I need to downsample, or "thin", a large data set: 275 MB CSV file consisting of 10 Million data points. Each data point is a time,voltage
pair formatted (for example) as follows:
3.387903904E-04,2.68E-02
or, 338.79 usec, 0.0268 volts
The data were generated during a measurement on an oscilloscope. Following is a screen shot of the full measurement:
The duration of the full measurement pictured above is 2 msec. Time is the horizontal axis, voltage is the vertical axis. The oscilloscope recorded a measurement every 0.2 nsec (2-10 sec); thus, 107 data points in the full measurement.

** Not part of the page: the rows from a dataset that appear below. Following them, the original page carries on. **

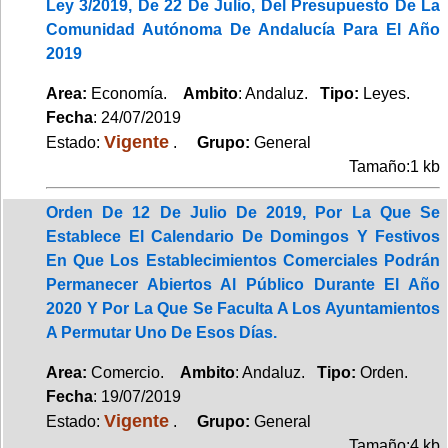
Ley 3/2019, De 22 De Julio, Del Presupuesto De La
Comunidad Autónoma De Andalucía Para El Año
2019
Area:
Economía.
Ambito
: Andaluz.
Tipo:
Leyes.
Fecha
: 24/07/2019
Vigente
Estado:
.
Grupo:
General
Tamaño:1 kb
Orden De 12 De Julio De 2019, Por La Que Se
Establece El Calendario De Domingos Y Festivos
En Que Los Establecimientos Comerciales Podrán
Permanecer Abiertos Al Público Durante El Año
2020 Y Por La Que Se Faculta A Los Ayuntamientos
A Permutar Uno De Esos Días.
Area:
Comercio.
Ambito
: Andaluz.
Tipo:
Orden.
Fecha
: 19/07/2019
Vigente
Estado:
.
Grupo:
General
Tamaño:4 kb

The voltage ranged from a nominal 0 volts to a nominal +5 volts.
I need to reduce the size of this data set "substantially" (99.9% or more) without losing the prominent features. Rather than obfuscate this question with a lot of information that may be irrelevant to a proposed downsampling/thinning approach, I will let the comments determine what information is required.
However, I will add this: Referring to the Figure below, the data points leading up to the trigger may be represented by only two (2) data points: one at the origin, the other (approx) 200usec later at the "trigger point". The data set contains 106 data points during this interval. Similarly, there are other "long" periods of near zero changes in voltage that may be represented by only two (2) data points.
As my original question was CLOSED because it was judged to be requesting an opinion, I have completely overhauled and re-written this question in a bid to have it RE-OPENED. And in a further effort to avoid the opinion label, my question is now as follows:
How would I go about using awk
or mlr
to downsample or "thin" the dataset described above? Some notes follow that may or may not be pertinent to a proposed answer.
NOTES:
I looked at two algorithms for downsampling: RDP, and VW. It's not clear to me that these algorithms will "thin" the data set sufficiently, but I'll happily consider an answer based on either of these algorithms - or any others.
It will be apparent to most, but just in case: A useful answer must capture not only "low-to-high" (0 volt-to-5 volt) transitions, but "high-to-low" (5 volt-to-0 volt) transitions as well.
A simplistic threshold approach may not be a useful answer because:
During the transition process from "low-to-high" or "high-to-low", there may be many intermediate steps of varying voltage values. Some sort of "look-ahead" function may be required to determine the next data point to be included in the "thinned" data set.